91. Decode Ways
A message containing letters from A-Z is being encoded to numbers using the following mapping:
'A' -> 1
'B' -> 2
...
'Z' -> 26
Given a non-empty string containing only digits, determine the total number of ways to decode it.
Example 1:
Input: "12"
Output: 2
Explanation: It could be decoded as "AB" (1 2) or "L" (12).
Example 2:
Input: "226"
Output: 3
Explanation: It could be decoded as "BZ" (2 26), "VF" (22 6), or "BBF" (2 2 6).
解析
输入一个字符串,把它按照规则解析成字母,返回有多少种解析结果。想到要用动态规划,但是想了一会儿没想出来递推的条件,遂放弃。。
参考答案(别人写的)

■ **提供的数据**
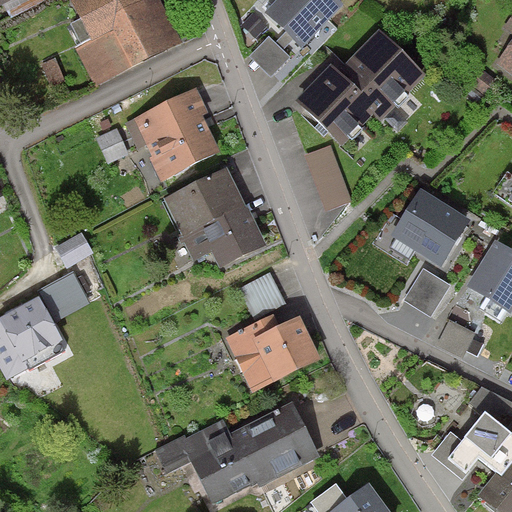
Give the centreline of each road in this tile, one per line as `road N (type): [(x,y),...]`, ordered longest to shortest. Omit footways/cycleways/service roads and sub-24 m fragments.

■ **题目要求**
上面文档节选的"解析"部分说想到要用哪种方法?

■ **回答**
动态规划。